The Third Way
I love stories like this.
As we know, the debate over embryonic stem cell research has foundered on the usual rocks of religious objections to technological progress. In this case, the scuttling factor was the especially toxic connection to fetuses (embryos, actually), which plays into the Far Right’s fanatical agenda to control female sexuality. Once again, it seemed, the now-living would have to take their place in the moral pecking order below the not-yet-born as opponents successfully prevailed on Scientist-in-Chief George W. Bush, known for his erudition in medical ethics, to ban federal funding for all but a ridiculously inadequate number of existing stem cell lines.
Fortunately, it appears that a way out of this zero-sum game may have been found – by more science! A number of publications are reporting that researchers may have discovered a way to create stem cells with similar beneficial characteristics to those made from embryos, but rather than using material taken from “destroyed pre-born infants,” these are made using regular old skin cells.
Researchers caution that:
“The method we have presented is not a replacement for embryonic stem cells… The advantages these offer are purely scientific ones."
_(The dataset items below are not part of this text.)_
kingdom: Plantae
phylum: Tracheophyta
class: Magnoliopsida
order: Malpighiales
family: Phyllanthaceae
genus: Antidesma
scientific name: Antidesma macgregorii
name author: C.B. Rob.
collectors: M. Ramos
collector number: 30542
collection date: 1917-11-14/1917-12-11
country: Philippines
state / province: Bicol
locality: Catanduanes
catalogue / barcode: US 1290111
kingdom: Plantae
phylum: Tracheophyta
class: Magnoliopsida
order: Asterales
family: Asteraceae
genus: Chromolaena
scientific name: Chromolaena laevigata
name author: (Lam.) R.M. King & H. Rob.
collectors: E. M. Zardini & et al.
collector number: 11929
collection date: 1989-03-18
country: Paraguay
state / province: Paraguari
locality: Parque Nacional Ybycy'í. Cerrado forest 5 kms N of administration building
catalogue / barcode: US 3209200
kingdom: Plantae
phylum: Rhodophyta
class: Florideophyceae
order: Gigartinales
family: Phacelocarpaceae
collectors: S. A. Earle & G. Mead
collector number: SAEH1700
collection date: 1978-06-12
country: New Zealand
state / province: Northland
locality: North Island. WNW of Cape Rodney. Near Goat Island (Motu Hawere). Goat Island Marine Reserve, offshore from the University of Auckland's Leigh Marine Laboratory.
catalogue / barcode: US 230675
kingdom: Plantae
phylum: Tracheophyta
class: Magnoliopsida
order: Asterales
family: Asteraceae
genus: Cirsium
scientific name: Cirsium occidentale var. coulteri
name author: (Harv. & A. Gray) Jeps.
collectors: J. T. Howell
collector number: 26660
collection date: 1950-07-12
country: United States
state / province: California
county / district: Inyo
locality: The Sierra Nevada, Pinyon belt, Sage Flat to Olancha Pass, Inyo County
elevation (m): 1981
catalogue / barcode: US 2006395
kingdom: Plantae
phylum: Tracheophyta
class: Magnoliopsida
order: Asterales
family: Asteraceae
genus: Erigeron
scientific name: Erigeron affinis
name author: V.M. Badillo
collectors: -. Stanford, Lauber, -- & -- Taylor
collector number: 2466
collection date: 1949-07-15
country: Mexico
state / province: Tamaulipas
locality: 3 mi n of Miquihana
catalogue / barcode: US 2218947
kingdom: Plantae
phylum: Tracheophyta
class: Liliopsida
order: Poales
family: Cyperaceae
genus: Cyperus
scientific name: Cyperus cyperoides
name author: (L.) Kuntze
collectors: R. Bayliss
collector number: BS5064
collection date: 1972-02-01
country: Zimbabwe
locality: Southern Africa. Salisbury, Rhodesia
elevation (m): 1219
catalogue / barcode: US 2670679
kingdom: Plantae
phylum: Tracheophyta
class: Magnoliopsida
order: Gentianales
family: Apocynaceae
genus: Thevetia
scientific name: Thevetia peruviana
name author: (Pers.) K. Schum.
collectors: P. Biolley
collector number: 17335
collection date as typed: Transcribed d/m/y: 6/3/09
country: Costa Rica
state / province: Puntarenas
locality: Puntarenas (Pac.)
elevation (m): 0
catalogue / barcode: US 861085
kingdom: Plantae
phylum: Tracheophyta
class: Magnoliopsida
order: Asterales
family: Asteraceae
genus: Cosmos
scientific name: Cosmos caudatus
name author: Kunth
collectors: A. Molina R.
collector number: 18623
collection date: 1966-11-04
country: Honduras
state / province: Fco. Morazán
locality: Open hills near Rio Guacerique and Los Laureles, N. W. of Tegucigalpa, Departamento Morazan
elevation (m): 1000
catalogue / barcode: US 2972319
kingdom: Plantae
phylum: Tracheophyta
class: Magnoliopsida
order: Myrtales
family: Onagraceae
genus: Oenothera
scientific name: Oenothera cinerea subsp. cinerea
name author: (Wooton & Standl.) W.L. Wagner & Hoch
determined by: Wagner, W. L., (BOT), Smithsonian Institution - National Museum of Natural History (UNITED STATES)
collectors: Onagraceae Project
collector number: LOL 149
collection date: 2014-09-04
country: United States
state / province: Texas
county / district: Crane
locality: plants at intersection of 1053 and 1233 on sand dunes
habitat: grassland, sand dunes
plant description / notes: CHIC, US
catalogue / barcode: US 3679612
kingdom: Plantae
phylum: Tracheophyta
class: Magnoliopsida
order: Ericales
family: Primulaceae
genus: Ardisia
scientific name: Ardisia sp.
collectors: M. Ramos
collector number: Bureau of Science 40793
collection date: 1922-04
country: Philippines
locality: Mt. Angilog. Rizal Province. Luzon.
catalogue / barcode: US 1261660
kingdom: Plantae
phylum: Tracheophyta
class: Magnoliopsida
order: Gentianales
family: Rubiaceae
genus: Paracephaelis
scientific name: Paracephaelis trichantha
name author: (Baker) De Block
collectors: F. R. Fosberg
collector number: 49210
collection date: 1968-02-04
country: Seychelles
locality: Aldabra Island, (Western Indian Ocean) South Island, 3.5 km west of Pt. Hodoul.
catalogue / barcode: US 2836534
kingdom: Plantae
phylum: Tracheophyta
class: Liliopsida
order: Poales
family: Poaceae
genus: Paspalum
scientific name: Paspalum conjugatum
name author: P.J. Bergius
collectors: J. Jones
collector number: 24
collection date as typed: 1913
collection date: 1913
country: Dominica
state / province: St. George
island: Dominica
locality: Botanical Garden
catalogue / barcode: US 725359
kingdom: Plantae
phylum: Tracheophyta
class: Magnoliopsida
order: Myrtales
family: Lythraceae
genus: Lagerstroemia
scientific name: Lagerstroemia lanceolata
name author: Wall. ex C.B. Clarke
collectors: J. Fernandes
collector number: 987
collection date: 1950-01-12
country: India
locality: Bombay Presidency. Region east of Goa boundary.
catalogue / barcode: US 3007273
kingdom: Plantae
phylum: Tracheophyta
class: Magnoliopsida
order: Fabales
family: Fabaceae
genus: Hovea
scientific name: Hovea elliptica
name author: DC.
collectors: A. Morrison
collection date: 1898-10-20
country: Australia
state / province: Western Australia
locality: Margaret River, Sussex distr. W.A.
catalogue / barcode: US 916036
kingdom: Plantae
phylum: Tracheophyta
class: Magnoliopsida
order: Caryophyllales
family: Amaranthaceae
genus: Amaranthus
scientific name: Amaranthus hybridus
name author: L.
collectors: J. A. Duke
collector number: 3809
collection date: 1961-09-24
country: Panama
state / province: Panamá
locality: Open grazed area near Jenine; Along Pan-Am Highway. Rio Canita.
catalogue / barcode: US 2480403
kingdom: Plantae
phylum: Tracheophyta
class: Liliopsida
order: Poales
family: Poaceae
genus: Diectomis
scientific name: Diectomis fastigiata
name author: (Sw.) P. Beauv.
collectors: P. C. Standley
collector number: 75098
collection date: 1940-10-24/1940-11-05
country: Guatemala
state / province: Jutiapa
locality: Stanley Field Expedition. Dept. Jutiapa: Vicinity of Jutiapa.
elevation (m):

Specifically, creating such cells in large numbers, a much easier task without the added step of using hard-to-manipulate and difficult-to-acquire donor eggs, will allow experimentation on the chemical signals that cause the resetting of adult cells. Explaining this resetting, or reprogramming, is a goal of scientists who hope to use this research to create transplant tissues.
Interestingly, this breakthrough (if it pans out) is being greeted most warmly by members of the American Taliban like Senator Sam Brownback (troglodyte, Kansas), because it offers them a brightly-lit path out of the Valley of Political Doom that their opposition to embryonic stem cell research had led them into. Leave it to those white-coated atheists to pull the fundies’ nuts out of the fire.
Needless to say, the manifest benefits of scientific progress not only in solving material problems, but in evading the occasional ethical dilemma, will not diminish the enthusiasm for Brownback and the Dark Age Gang to promote the teaching of myth and conjecture in the science classroom. One wonders how much progress would have been made on an issue like this if researchers, faced with a particularly complex issue, had simply thrown up their hands and concluded that “God must have designed it that way.”